September was a quiet month for bitcoin, both on this blog and in general. After posting Bitcoin in the News : 2016-08, I managed only to highlight a New Online Bitcoin Course followed by two posts on the old course.

As for general news, at least half of the stories served by Google alerts had to do with bitcoin price action -- which was a yawner as far as I could tell -- and the other half were lists like The 5 Greatest Moments in Bitcoin History (cointelegraph.com).

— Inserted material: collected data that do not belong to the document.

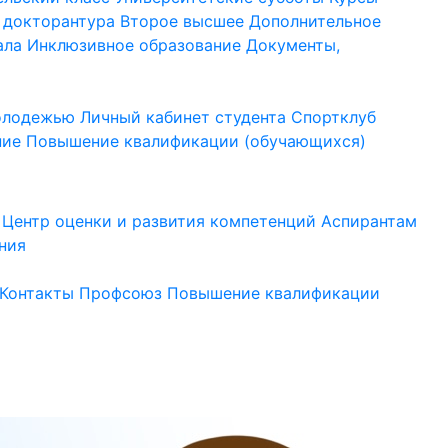
 докторантура
Второе высшее
Дополнительное
ала
Инклюзивное образование
Документы,
молодежью
Личный кабинет студента
Спортклуб
ние
Повышение квалификации (обучающихся)
Центр оценки и развития компетенций
Аспирантам
ния
Контакты
Профсоюз
Повышение квалификации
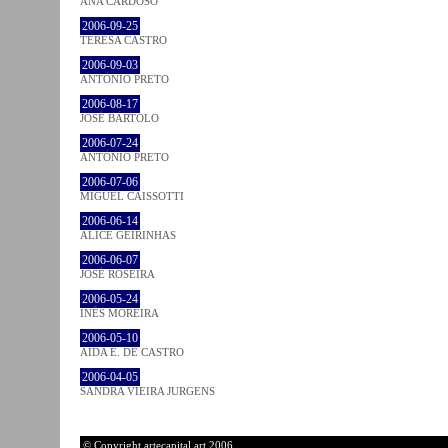
ANA CARDOSO
2006-09-25
TERESA CASTRO
2006-09-03
ANTÓNIO PRETO
2006-08-17
JOSÉ BÁRTOLO
2006-07-24
ANTÓNIO PRETO
2006-07-06
MIGUEL CAISSOTTI
2006-06-14
ALICE GEIRINHAS
2006-06-07
JOSÉ ROSEIRA
2006-05-24
INÊS MOREIRA
2006-05-10
AIDA E. DE CASTRO
2006-04-05
SANDRA VIEIRA JURGENS
© Copyright artecapital.art 2006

No.1 was 'The Dawn of The Bitcoin Era (31 October 2008 - 12 February 2009)' -- who could have guessed that would be first? -- and you can read the article for the nos. 2 through 5.

As for 'news' -- with emphasis on the 'new' portion of the word -- the newsiest story was probably about bitcoin on the small screen: How Sony's New Show 'Startup' Gets Bitcoin Right (fortune.com):-

It was only a matter of time until someone made a TV show featuring bitcoin. Well, that show is here in the form of a 10-episode series called Startup, and, frankly, it does a good job of depicting the weird world of crypto-currency.

That story -- one of several about the show -- was complete with an embedded video and links to reviews. And that -- he said parenthetically -- was that!